● **Records to process**:
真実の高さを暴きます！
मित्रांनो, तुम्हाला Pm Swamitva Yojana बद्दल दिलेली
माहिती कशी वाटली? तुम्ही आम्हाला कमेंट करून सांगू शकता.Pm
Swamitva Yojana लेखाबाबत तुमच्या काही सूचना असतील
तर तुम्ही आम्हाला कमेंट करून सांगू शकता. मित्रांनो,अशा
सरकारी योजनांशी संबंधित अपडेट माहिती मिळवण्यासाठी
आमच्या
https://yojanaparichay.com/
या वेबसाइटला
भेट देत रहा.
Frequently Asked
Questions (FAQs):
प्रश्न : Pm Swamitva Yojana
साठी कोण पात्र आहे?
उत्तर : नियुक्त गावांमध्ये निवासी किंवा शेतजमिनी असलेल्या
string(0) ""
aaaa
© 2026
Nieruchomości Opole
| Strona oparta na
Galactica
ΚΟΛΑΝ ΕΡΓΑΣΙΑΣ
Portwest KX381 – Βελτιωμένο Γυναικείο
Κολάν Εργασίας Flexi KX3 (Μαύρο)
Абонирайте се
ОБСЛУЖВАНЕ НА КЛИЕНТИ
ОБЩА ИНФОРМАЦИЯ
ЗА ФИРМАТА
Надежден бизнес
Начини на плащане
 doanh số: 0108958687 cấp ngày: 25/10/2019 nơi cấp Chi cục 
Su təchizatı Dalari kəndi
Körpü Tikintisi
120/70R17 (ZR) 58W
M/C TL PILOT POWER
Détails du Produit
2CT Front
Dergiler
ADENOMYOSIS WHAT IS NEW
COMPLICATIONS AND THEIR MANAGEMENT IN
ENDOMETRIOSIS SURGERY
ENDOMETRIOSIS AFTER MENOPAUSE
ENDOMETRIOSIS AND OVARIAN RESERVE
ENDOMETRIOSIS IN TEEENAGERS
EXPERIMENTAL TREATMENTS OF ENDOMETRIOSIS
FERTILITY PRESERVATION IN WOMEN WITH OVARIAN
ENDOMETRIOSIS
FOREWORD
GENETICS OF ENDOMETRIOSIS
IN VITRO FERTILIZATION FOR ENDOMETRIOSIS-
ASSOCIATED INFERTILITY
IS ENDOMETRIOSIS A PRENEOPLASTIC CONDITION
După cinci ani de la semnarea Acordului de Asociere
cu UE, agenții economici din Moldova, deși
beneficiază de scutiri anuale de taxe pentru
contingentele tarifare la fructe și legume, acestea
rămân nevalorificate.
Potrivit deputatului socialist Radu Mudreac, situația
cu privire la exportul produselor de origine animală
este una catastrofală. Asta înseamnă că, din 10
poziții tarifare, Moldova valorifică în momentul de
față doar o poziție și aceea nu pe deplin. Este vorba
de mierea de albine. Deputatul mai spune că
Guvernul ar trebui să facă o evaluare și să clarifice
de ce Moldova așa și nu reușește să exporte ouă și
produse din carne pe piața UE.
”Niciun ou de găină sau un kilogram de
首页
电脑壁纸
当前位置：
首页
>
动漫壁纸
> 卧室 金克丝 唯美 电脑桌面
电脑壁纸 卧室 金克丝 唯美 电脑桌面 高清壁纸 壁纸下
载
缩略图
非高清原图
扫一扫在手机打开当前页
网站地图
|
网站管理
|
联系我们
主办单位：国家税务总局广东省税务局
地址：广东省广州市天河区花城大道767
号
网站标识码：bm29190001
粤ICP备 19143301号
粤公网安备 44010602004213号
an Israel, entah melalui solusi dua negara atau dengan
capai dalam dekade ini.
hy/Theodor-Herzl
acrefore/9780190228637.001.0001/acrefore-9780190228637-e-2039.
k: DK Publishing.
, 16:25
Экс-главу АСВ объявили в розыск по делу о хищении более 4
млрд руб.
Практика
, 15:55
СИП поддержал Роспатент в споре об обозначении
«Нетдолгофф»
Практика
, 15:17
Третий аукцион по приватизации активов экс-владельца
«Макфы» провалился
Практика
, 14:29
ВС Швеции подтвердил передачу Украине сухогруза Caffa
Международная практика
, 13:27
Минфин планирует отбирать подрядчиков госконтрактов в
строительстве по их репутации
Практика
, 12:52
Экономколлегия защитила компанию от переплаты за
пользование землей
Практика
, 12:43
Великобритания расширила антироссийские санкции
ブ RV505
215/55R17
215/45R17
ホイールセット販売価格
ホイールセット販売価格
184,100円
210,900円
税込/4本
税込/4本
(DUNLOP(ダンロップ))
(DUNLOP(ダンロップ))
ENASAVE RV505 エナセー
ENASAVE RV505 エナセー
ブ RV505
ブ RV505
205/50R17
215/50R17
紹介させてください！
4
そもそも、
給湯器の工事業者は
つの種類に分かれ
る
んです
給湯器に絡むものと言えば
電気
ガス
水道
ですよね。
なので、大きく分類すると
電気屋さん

● **The task**:
Can you copy every line of the listing above, keeping each character, line break, and symbol unchanged?

● **Exercise result**:
真実の高さを暴きます！
मित्रांनो, तुम्हाला Pm Swamitva Yojana बद्दल दिलेली
माहिती कशी वाटली? तुम्ही आम्हाला कमेंट करून सांगू शकता.Pm
Swamitva Yojana लेखाबाबत तुमच्या काही सूचना असतील
तर तुम्ही आम्हाला कमेंट करून सांगू शकता. मित्रांनो,अशा
सरकारी योजनांशी संबंधित अपडेट माहिती मिळवण्यासाठी
आमच्या
https://yojanaparichay.com/
या वेबसाइटला
भेट देत रहा.
Frequently Asked
Questions (FAQs):
प्रश्न : Pm Swamitva Yojana
साठी कोण पात्र आहे?
उत्तर : नियुक्त गावांमध्ये निवासी किंवा शेतजमिनी असलेल्या
string(0) ""
aaaa
© 2026
Nieruchomości Opole
| Strona oparta na
Galactica
ΚΟΛΑΝ ΕΡΓΑΣΙΑΣ
Portwest KX381 – Βελτιωμένο Γυναικείο
Κολάν Εργασίας Flexi KX3 (Μαύρο)
Абонирайте се
ОБСЛУЖВАНЕ НА КЛИЕНТИ
ОБЩА ИНФОРМАЦИЯ
ЗА ФИРМАТА
Надежден бизнес
Начини на плащане
 doanh số: 0108958687 cấp ngày: 25/10/2019 nơi cấp Chi cục 
Su təchizatı Dalari kəndi
Körpü Tikintisi
120/70R17 (ZR) 58W
M/C TL PILOT POWER
Détails du Produit
2CT Front
Dergiler
ADENOMYOSIS WHAT IS NEW
COMPLICATIONS AND THEIR MANAGEMENT IN
ENDOMETRIOSIS SURGERY
ENDOMETRIOSIS AFTER MENOPAUSE
ENDOMETRIOSIS AND OVARIAN RESERVE
ENDOMETRIOSIS IN TEEENAGERS
EXPERIMENTAL TREATMENTS OF ENDOMETRIOSIS
FERTILITY PRESERVATION IN WOMEN WITH OVARIAN
ENDOMETRIOSIS
FOREWORD
GENETICS OF ENDOMETRIOSIS
IN VITRO FERTILIZATION FOR ENDOMETRIOSIS-
ASSOCIATED INFERTILITY
IS ENDOMETRIOSIS A PRENEOPLASTIC CONDITION
După cinci ani de la semnarea Acordului de Asociere
cu UE, agenții economici din Moldova, deși
beneficiază de scutiri anuale de taxe pentru
contingentele tarifare la fructe și legume, acestea
rămân nevalorificate.
Potrivit deputatului socialist Radu Mudreac, situația
cu privire la exportul produselor de origine animală
este una catastrofală. Asta înseamnă că, din 10
poziții tarifare, Moldova valorifică în momentul de
față doar o poziție și aceea nu pe deplin. Este vorba
de mierea de albine. Deputatul mai spune că
Guvernul ar trebui să facă o evaluare și să clarifice
de ce Moldova așa și nu reușește să exporte ouă și
produse din carne pe piața UE.
”Niciun ou de găină sau un kilogram de
首页
电脑壁纸
当前位置：
首页
>
动漫壁纸
> 卧室 金克丝 唯美 电脑桌面
电脑壁纸 卧室 金克丝 唯美 电脑桌面 高清壁纸 壁纸下
载
缩略图
非高清原图
扫一扫在手机打开当前页
网站地图
|
网站管理
|
联系我们
主办单位：国家税务总局广东省税务局
地址：广东省广州市天河区花城大道767
号
网站标识码：bm29190001
粤ICP备 19143301号
粤公网安备 44010602004213号
an Israel, entah melalui solusi dua negara atau dengan
capai dalam dekade ini.
hy/Theodor-Herzl
acrefore/9780190228637.001.0001/acrefore-9780190228637-e-2039.
k: DK Publishing.
, 16:25
Экс-главу АСВ объявили в розыск по делу о хищении более 4
млрд руб.
Практика
, 15:55
СИП поддержал Роспатент в споре об обозначении
«Нетдолгофф»
Практика
, 15:17
Третий аукцион по приватизации активов экс-владельца
«Макфы» провалился
Практика
, 14:29
ВС Швеции подтвердил передачу Украине сухогруза Caffa
Международная практика
, 13:27
Минфин планирует отбирать подрядчиков госконтрактов в
строительстве по их репутации
Практика
, 12:52
Экономколлегия защитила компанию от переплаты за
пользование землей
Практика
, 12:43
Великобритания расширила антироссийские санкции
ブ RV505
215/55R17
215/45R17
ホイールセット販売価格
ホイールセット販売価格
184,100円
210,900円
税込/4本
税込/4本
(DUNLOP(ダンロップ))
(DUNLOP(ダンロップ))
ENASAVE RV505 エナセー
ENASAVE RV505 エナセー
ブ RV505
ブ RV505
205/50R17
215/50R17
紹介させてください！
4
そもそも、
給湯器の工事業者は
つの種類に分かれ
る
んです
給湯器に絡むものと言えば
電気
ガス
水道
ですよね。
なので、大きく分類すると
電気屋さん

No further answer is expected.